O valor financiado neste projeto, conforme consta da candidatura apresentada ao PRR, é de 136 milhões de euros. Porém, o grupo liderado em Portugal por Carlos Ribas, que quer contratar mais de 1.100 pessoas em 2023, conseguiu, entretanto, atrair para a fábrica de Aveiro um investimento adicional a rondar os sete milhões de euros – “ainda relacionado com o tema das bombas de calor” –, o que ampliou para 143 milhões de euros o montante total a aplicar.

Segundo Nelson Ferreira, com este valor extra a suportar pela Bosch Termotecnologia e que conseguiu atrair no grupo, “fruto da vantagem competitiva que o PRR permite alcançar”, vai adicionar ao projeto linhas de produção de componentes e bombas de calor, laboratórios de investigação e desenvolvimento (I&D) e um novo centro logístico. E, completa o responsável, vai consolidar o estatuto desta unidade da Bosch “enquanto grande fabricante de bombas de calor”.

Bomba de calor fabricada pela Bosch Termotecnologia, em Aveiro

Além do fornecer soluções de água quente através de esquentadores (elétricos e a gás), caldeiras e bombas de calor, a partir de Aveiro, o grupo conta também com fábricas em Braga (soluções de mobilidade para o setor automóvel) e em Ovar (tecnologias de videovigilância, intrusão e comunicação). Em 2021, as vendas da Bosch Portugal aumentaram 5%, para 1,7 mil milhões de euros, com as exportações para mais de 50 países a valerem 97% das receitas.

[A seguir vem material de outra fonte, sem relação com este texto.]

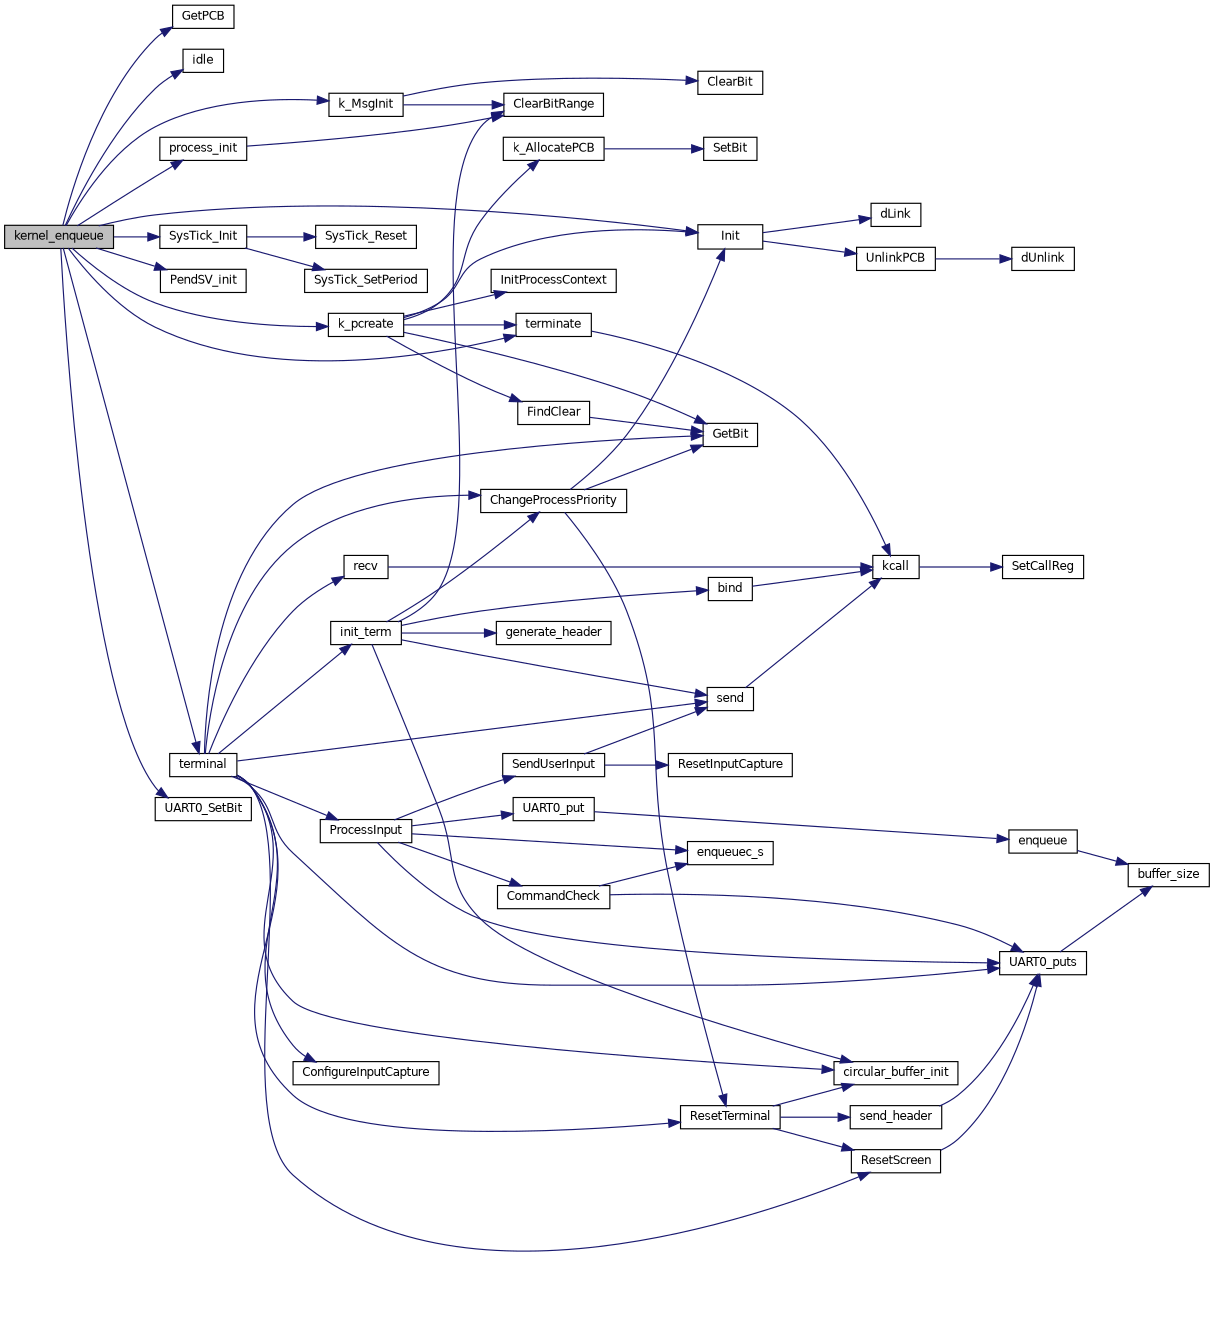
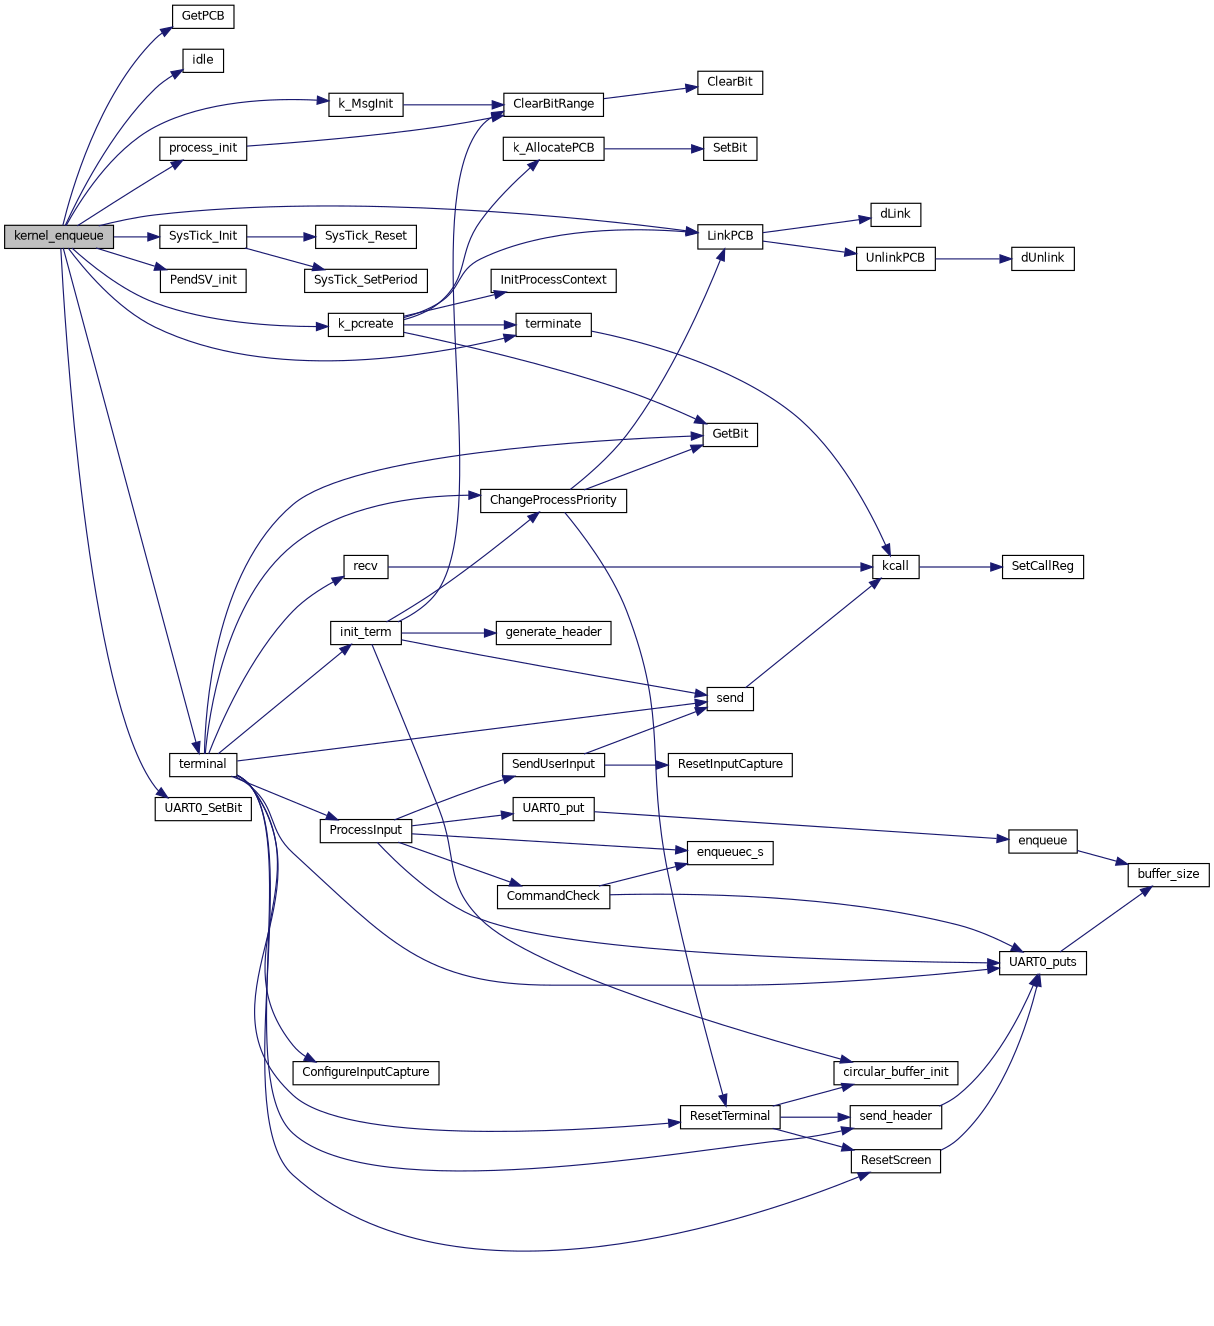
  digraph {
    rankdir=LR
    node [color=black fillcolor=white fontname=Helvetica fontsize=10 shape=record style=filled]
    edge [color=midnightblue fontname=Helvetica fontsize=10 labelfontname=Helvetica labelfontsize=10 style=solid]
    n1 [fillcolor=grey75 fontcolor=black height=0.2 label=kernel_enqueue width=0.4]
    n2 [height=0.2 label=GetPCB width=0.4]
    n3 [height=0.2 label=idle width=0.4]
    n4 [height=0.2 label=k_MsgInit width=0.4]
    n5 [height=0.2 label=k_pcreate width=0.4]
-   n6 [height=0.2 label=Init width=0.4]
+   n6 [height=0.2 label=LinkPCB width=0.4]
    n7 [height=0.2 label=terminate width=0.4]
    n8 [height=0.2 label=PendSV_init width=0.4]
    n9 [height=0.2 label=process_init width=0.4]
    n10 [height=0.2 label=SysTick_Init width=0.4]
    n11 [height=0.2 label=terminal width=0.4]
    n12 [height=0.2 label=UART0_SetBit width=0.4]
    n13 [height=0.2 label=ClearBitRange width=0.4]
-   n14 [height=0.2 label=FindClear width=0.4]
    n15 [height=0.2 label=GetBit width=0.4]
    n16 [height=0.2 label=InitProcessContext width=0.4]
    n17 [height=0.2 label=k_AllocatePCB width=0.4]
    n18 [height=0.2 label=dLink width=0.4]
    n19 [height=0.2 label=UnlinkPCB width=0.4]
    n20 [height=0.2 label=kcall width=0.4]
    n21 [height=0.2 label=SysTick_Reset width=0.4]
    n22 [height=0.2 label=SysTick_SetPeriod width=0.4]
    n23 [height=0.2 label=ChangeProcessPriority width=0.4]
    n24 [height=0.2 label=ConfigureInputCapture width=0.4]
    n25 [height=0.2 label=init_term width=0.4]
    n26 [height=0.2 label=ProcessInput width=0.4]
    n27 [height=0.2 label=UART0_puts width=0.4]
    n28 [height=0.2 label=send width=0.4]
    n29 [height=0.2 label=recv width=0.4]
    n30 [height=0.2 label=ResetScreen width=0.4]
    n31 [height=0.2 label=ResetTerminal width=0.4]
    n32 [height=0.2 label=send_header width=0.4]
    n33 [height=0.2 label=ClearBit width=0.4]
    n34 [height=0.2 label=SetBit width=0.4]
    n35 [height=0.2 label=dUnlink width=0.4]
    n36 [height=0.2 label=SetCallReg width=0.4]
-   n37 [height=0.2 label=bind width=0.4]
    n38 [height=0.2 label=circular_buffer_init width=0.4]
    n39 [height=0.2 label=generate_header width=0.4]
    n40 [height=0.2 label=CommandCheck width=0.4]
    n41 [height=0.2 label=enqueuec_s width=0.4]
    n42 [height=0.2 label=SendUserInput width=0.4]
    n43 [height=0.2 label=UART0_put width=0.4]
    n44 [height=0.2 label=buffer_size width=0.4]
    n45 [height=0.2 label=ResetInputCapture width=0.4]
    n46 [height=0.2 label=enqueue width=0.4]
    n1 -> n2
    n1 -> n3
    n1 -> n4
    n1 -> n5
    n1 -> n6
    n1 -> n7
    n1 -> n8
    n1 -> n9
    n1 -> n10
    n1 -> n11
    n1 -> n12
    n4 -> n13
    n5 -> n6
    n5 -> n7
-   n5 -> n14
    n5 -> n15
    n5 -> n16
    n5 -> n17
    n6 -> n18
    n6 -> n19
    n7 -> n20
    n9 -> n13
    n10 -> n21
    n10 -> n22
    n11 -> n15
    n11 -> n23
    n11 -> n24
    n11 -> n25
    n11 -> n26
    n11 -> n27
    n11 -> n28
    n11 -> n29
    n11 -> n30
    n11 -> n31
-   n11 -> n38
-   n4 -> n33
-   n14 -> n15
+   n11 -> n32
+   n13 -> n33
    n17 -> n34
    n19 -> n35
    n20 -> n36
    n23 -> n6
    n23 -> n15
    n23 -> n31
    n25 -> n13
    n25 -> n23
    n25 -> n28
-   n25 -> n37
    n25 -> n38
    n25 -> n39
    n26 -> n27
    n26 -> n40
    n26 -> n41
    n26 -> n42
    n26 -> n43
    n27 -> n44
    n28 -> n20
    n29 -> n20
    n30 -> n27
    n31 -> n30
    n31 -> n32
    n31 -> n38
    n32 -> n27
-   n37 -> n20
    n40 -> n27
    n40 -> n41
    n42 -> n28
    n42 -> n45
    n43 -> n46
    n46 -> n44
  }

Dez consórcios ainda à espera de resposta

Quase 80% dos megaprojetos de investimento afastados da fase de negociação contestam a exclusão do PRR. É o caso dos consórcios liderados pela filial da também germânica Continental Advanced Antenna (Vila Real), pela biotecnológica Immunethep na área das vacinas (Cantanhede), pela construtora Casais para a indústria sustentável (Braga), pela lisboeta Mediceus no setor da saúde digital, ou da Void Software de Leiria, que se propõe “descentralizar Portugal com blockchain”.

O Governo promete dar uma resposta rápida a estas dez reclamações, para poder libertar o financiamento da chamada “bazuca” europeia. Fonte oficial do Ministério da Economia, tutelado por António Costa Silva, indicou ao ECO que “o processo de análise das reclamações será concluído o quanto antes, de modo a permitir que eventuais agendas reclassificadas possam iniciar o processo negocial e formalizar contrato”.

Dos 64 consórcios que passaram a primeira fase, o júri internacional já selecionou 51, abrangendo um total de 1.226 entidades, incluindo 933 empresas (60% das quais PME) e 111 entidades do ensino superior e do sistema científico ou tecnológico. O Executivo socialista estima que as Agendas Mobilizadoras, que têm subjacente uma proposta de investimento de 7,5 mil milhões de euros, vão receber três mil milhões em apoios públicos.